We design inquiry-based curricula that send students out into the world to investigate, collect, report, reflect and engage. In doing so, students gain a sense of themselves as producers of knowledge. They become part of a continuous learning loop of inputs and outputs mediated by teacher and student alike. With basic mobile functions like voice, text and camera coupled with web 2.0 technologies, students’ knowledge can be shared locally and globally, all the while developing critical communication and collaboration skills. Audiocasting, photoblogging, polling, surveying and language acquisition are just a few of the activities that utilize mobile devices for learning. These are context-specific opportunities for students to share with authentic and limitless audiences. And for teenagers, to share is to be — which lies at the heart of their love for the cell phone to begin with. As educators, we need to leverage this love to help students transform their communication networks into learning networks. There’s a wealth of untapped learning potential in those seemingly inane text messages; Twitter is one powerful example. If we’re successful in facilitating this transformation, then we have truly created a culture of life-long learners who make no distinction between formal and informal learning environments, who learn whenever and wherever they are curious.

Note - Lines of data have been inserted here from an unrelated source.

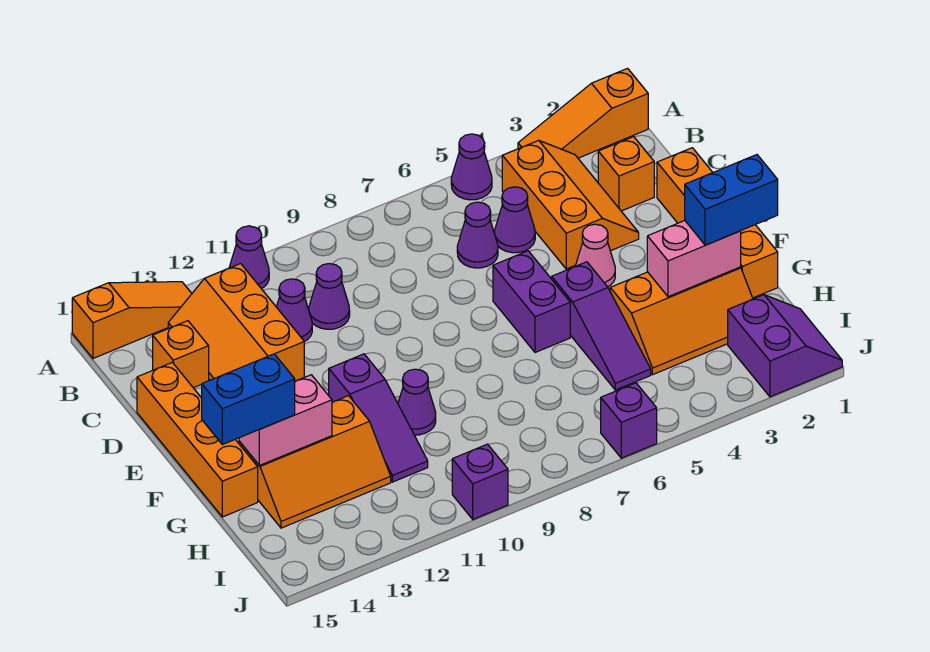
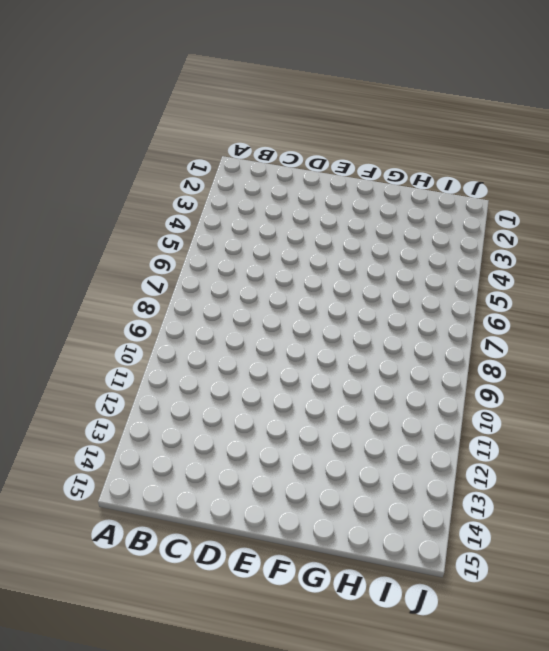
none -> orange 1x3 slope [518,68,648,158]
none -> purple 1x1 cone [451,134,492,200]
none -> purple 1x1 cone [229,226,269,289]

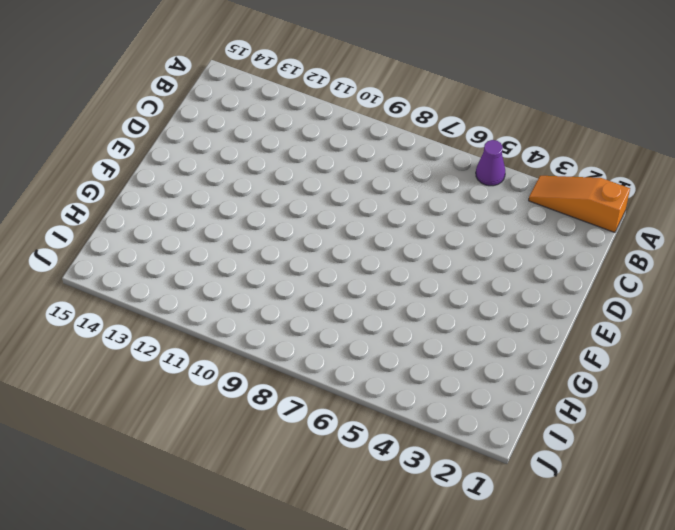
none -> purple 1x1 cone [229,226,269,289]
none -> orange 1x3 slope [72,282,192,358]
none -> orange 2x3 slope [502,140,639,269]

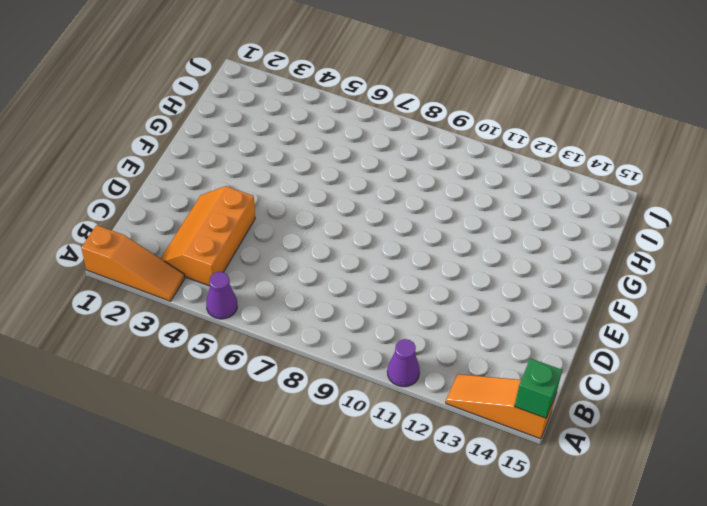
green 1x1 brick [515,358,562,418] -> none
none -> orange 2x3 slope [168,264,304,381]
none -> orange 1x1 brick [598,137,654,211]
none -> purple 1x1 cone [495,187,535,253]

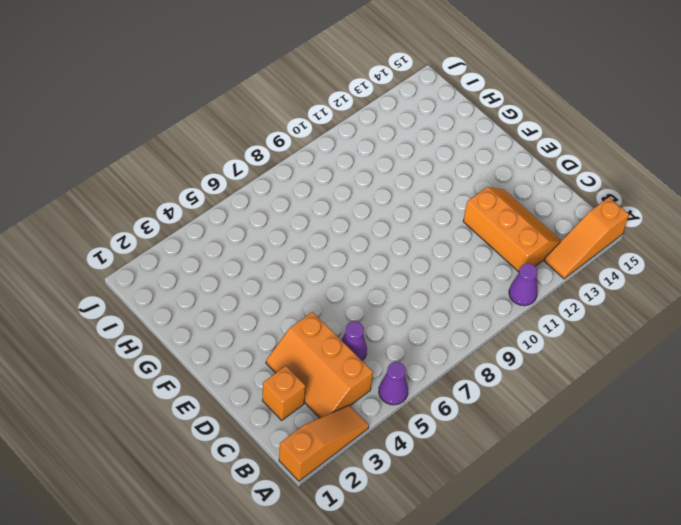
none -> purple 1x1 cone [457,202,498,268]
none -> purple 1x1 cone [309,264,350,329]
none -> purple 1x1 cone [277,279,312,342]

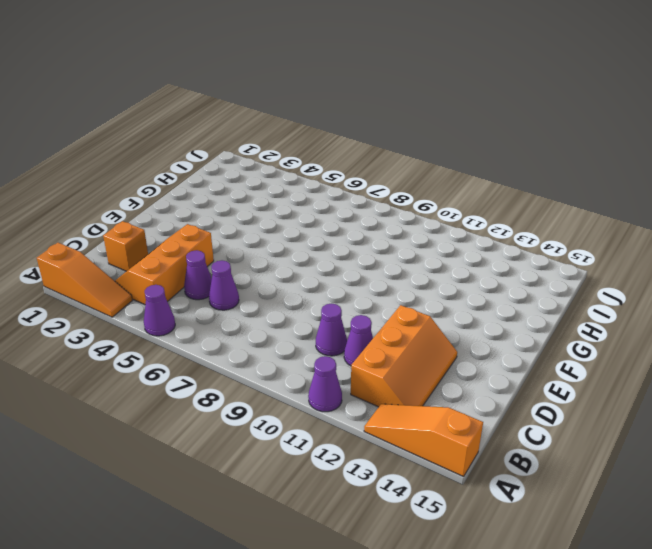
none -> orange 1x1 brick [153,321,209,388]
none -> orange 1x4 brick [657,148,778,298]
none -> orange 1x4 brick [137,362,258,517]

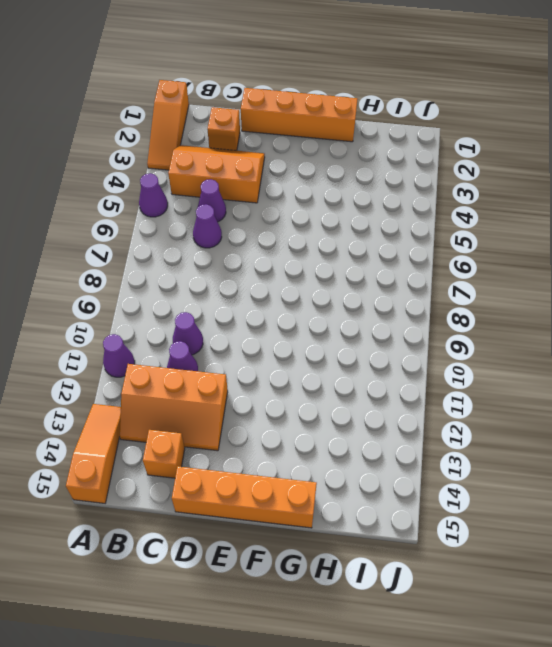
none -> pink 1x1 cone [576,224,615,287]
none -> purple 1x2 brick [493,251,570,353]
none -> purple 1x3 slope [552,262,651,390]

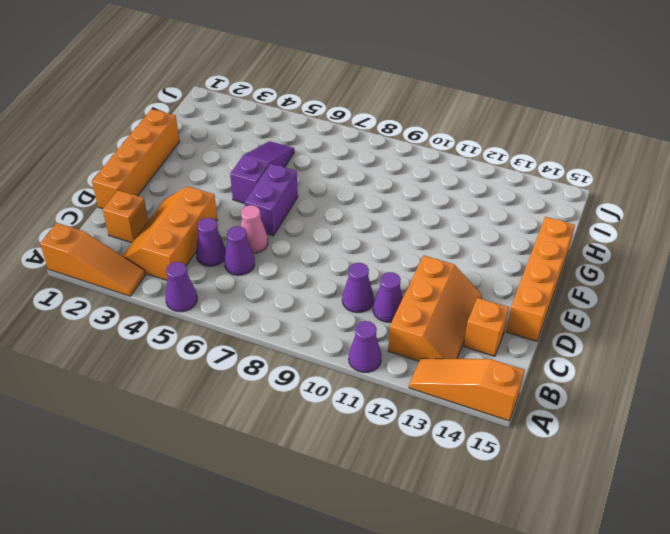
pink 1x1 cone [240,205,268,253] -> pink 1x1 cone moved to [576,224,615,287]
none -> purple 1x3 slope [329,354,428,482]
none -> orange 2x3 slope [610,267,753,375]
none -> purple 1x1 cone [398,369,436,435]

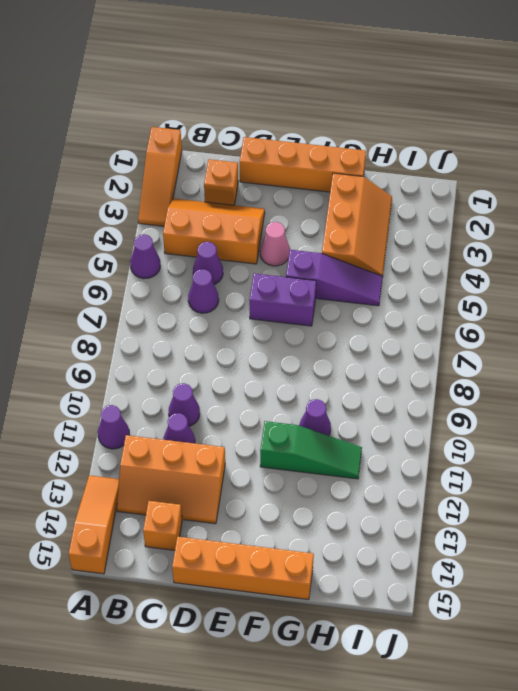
green 1x3 slope [260,421,362,479] -> purple 1x3 slope [329,354,428,482]
none -> orange 2x3 slope [239,396,391,528]
none -> purple 2x2 slope [728,295,842,397]
none -> purple 1x1 brick [601,383,657,458]

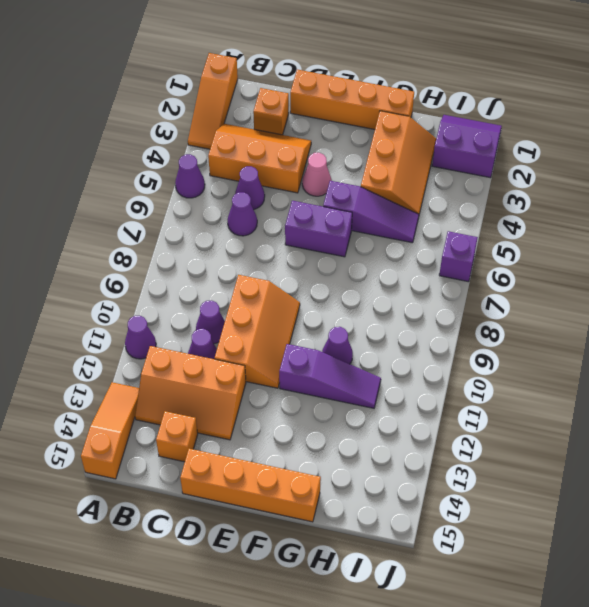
orange 2x3 slope [215,275,300,388] -> orange 2x3 slope moved to [239,396,391,528]
none -> purple 1x1 brick [452,444,508,519]
none -> pink 1x2 brick [647,221,741,297]
none -> pink 1x2 brick [239,375,332,465]

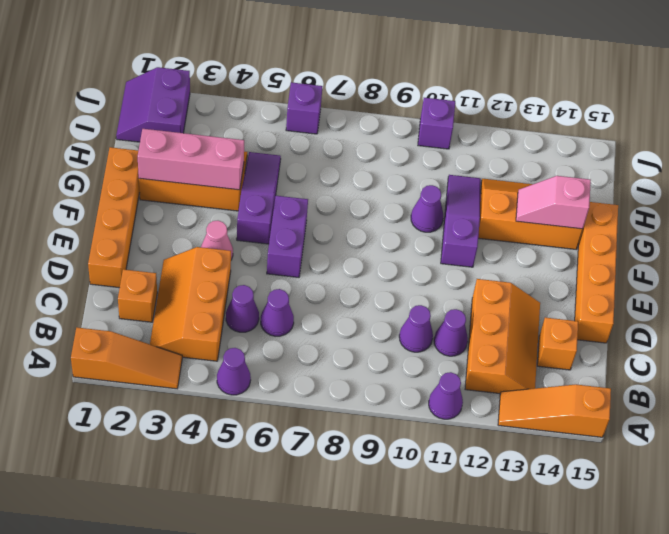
pink 1x3 brick [138,129,244,190] -> pink 1x2 brick [647,221,741,297]
pink 1x2 slope [516,176,591,229] -> pink 1x2 brick [239,375,332,465]
none -> blue 1x2 brick [685,155,778,245]
none -> blue 1x2 brick [202,354,295,445]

Yes, there are challenges: lack of plan uniformity, small screens and truncated communication styles are often pointed to. But we mustn’t surrender to shortsighted interpretations of mobile devices in schools. We do need to establish norms of behavior, but let’s move swiftly through discussions of acceptable use to the wider implications for learning and digital literacy. Mobile devices are, and will continue to be, an integral part of our students’ lives. Let’s aid their understanding of them as portals to learning.